--- WORK TASK ---
Search the records for the word "numOctaves" and copy each line in which it appears.

# # # # # # #

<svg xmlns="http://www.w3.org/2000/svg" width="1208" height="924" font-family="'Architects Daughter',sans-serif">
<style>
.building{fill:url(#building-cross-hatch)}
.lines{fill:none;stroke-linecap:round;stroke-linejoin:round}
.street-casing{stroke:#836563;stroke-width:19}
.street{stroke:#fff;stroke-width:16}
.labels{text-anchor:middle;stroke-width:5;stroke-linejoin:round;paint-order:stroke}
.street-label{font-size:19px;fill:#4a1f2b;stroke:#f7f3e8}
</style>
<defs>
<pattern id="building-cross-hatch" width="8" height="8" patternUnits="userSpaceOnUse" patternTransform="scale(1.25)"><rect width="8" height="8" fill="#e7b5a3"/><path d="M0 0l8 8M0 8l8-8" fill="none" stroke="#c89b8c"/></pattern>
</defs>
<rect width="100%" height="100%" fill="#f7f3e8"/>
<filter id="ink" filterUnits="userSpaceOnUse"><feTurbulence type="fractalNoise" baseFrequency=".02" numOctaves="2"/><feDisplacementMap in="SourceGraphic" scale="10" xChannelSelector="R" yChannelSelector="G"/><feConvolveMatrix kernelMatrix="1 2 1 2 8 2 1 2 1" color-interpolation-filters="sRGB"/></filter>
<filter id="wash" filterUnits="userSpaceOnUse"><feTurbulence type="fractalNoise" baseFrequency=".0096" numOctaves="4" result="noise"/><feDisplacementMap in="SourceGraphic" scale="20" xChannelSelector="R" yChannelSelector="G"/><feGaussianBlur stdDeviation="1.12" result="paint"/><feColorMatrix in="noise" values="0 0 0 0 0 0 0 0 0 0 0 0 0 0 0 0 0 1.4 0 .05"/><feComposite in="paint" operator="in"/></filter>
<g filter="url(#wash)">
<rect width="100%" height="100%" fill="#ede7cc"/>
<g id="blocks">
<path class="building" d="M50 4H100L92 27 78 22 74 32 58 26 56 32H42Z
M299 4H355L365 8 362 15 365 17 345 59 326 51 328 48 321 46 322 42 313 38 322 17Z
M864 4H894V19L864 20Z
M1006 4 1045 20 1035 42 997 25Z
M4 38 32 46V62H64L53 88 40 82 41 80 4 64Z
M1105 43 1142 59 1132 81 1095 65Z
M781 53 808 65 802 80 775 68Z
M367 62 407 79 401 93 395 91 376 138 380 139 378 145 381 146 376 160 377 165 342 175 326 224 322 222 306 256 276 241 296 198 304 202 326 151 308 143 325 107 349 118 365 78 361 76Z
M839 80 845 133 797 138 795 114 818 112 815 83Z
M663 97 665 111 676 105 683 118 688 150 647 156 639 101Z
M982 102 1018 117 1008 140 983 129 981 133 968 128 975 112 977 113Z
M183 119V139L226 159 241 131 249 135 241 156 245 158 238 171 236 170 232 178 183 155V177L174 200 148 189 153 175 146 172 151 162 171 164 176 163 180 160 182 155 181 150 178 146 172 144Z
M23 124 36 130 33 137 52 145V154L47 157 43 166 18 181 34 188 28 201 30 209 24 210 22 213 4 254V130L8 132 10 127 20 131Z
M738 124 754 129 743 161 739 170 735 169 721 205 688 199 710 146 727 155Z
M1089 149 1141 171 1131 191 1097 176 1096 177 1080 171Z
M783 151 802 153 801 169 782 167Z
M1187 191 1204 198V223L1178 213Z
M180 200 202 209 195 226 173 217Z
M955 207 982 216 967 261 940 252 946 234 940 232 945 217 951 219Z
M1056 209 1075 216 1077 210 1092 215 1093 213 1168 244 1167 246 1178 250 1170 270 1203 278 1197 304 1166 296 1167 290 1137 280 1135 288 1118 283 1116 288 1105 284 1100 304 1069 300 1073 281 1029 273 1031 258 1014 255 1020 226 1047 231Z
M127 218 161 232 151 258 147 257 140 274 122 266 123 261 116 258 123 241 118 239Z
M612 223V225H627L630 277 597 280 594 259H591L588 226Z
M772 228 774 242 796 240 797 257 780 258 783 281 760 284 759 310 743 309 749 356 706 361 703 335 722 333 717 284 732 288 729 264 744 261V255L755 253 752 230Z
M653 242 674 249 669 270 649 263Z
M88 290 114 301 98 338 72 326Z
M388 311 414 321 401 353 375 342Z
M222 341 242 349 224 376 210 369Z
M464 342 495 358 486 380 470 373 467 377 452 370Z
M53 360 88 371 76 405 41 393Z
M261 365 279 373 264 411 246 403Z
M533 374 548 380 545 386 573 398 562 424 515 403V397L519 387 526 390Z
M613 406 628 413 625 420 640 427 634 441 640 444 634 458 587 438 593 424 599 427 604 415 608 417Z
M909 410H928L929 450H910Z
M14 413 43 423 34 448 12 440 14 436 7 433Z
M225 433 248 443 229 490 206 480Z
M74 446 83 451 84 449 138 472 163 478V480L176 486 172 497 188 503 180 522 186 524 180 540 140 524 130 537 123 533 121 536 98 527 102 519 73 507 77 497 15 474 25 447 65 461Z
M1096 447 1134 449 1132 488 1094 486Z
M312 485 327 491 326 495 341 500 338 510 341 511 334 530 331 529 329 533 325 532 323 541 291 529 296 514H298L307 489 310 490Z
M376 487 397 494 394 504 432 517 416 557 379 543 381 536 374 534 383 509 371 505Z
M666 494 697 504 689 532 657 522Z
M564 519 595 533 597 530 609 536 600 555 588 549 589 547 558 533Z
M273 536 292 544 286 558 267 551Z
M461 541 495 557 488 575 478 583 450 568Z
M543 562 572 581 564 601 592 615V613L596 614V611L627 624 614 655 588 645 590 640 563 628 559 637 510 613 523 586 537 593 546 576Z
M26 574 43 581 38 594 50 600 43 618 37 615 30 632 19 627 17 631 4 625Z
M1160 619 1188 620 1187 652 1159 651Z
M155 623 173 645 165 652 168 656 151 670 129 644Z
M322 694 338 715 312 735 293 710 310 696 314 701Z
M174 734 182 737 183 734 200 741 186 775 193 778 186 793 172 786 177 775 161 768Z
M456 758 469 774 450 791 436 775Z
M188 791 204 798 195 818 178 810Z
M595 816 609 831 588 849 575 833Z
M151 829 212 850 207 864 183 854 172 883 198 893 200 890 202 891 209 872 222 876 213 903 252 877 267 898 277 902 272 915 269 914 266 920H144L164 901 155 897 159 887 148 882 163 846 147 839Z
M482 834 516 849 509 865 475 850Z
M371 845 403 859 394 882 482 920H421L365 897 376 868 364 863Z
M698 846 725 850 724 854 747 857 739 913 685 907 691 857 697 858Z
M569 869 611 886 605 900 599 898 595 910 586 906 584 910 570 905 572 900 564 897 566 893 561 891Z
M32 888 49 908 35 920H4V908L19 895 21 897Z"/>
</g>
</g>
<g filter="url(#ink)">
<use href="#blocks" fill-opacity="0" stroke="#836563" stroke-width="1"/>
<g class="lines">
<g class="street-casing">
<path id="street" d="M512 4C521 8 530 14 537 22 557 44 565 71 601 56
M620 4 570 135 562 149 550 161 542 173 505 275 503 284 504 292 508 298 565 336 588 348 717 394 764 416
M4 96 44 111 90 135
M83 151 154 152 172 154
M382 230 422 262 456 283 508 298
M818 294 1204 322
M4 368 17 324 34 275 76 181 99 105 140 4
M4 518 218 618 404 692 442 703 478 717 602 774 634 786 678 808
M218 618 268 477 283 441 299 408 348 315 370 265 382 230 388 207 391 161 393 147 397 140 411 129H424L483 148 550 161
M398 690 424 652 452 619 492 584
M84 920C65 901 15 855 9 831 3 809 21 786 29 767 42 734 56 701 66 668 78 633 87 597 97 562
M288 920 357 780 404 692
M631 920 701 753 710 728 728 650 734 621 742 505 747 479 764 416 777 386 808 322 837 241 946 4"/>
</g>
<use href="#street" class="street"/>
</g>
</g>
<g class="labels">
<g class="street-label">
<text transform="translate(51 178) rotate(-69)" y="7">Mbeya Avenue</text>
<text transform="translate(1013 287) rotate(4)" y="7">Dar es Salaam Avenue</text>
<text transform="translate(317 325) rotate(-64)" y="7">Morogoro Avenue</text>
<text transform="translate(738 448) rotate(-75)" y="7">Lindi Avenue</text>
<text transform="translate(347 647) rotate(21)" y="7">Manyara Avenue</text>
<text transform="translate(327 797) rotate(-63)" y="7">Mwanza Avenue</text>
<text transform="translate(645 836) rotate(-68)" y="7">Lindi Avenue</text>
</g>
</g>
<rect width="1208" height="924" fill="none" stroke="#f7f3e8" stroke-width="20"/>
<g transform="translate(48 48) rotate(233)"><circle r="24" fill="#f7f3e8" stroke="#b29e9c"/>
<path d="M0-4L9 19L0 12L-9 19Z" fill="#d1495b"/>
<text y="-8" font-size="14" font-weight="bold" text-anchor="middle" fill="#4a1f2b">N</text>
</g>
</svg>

# # # # # # #

--- RESULT ---
<filter id="ink" filterUnits="userSpaceOnUse"><feTurbulence type="fractalNoise" baseFrequency=".02" numOctaves="2"/><feDisplacementMap in="SourceGraphic" scale="10" xChannelSelector="R" yChannelSelector="G"/><feConvolveMatrix kernelMatrix="1 2 1 2 8 2 1 2 1" color-interpolation-filters="sRGB"/></filter>
<filter id="wash" filterUnits="userSpaceOnUse"><feTurbulence type="fractalNoise" baseFrequency=".0096" numOctaves="4" result="noise"/><feDisplacementMap in="SourceGraphic" scale="20" xChannelSelector="R" yChannelSelector="G"/><feGaussianBlur stdDeviation="1.12" result="paint"/><feColorMatrix in="noise" values="0 0 0 0 0 0 0 0 0 0 0 0 0 0 0 0 0 1.4 0 .05"/><feComposite in="paint" operator="in"/></filter>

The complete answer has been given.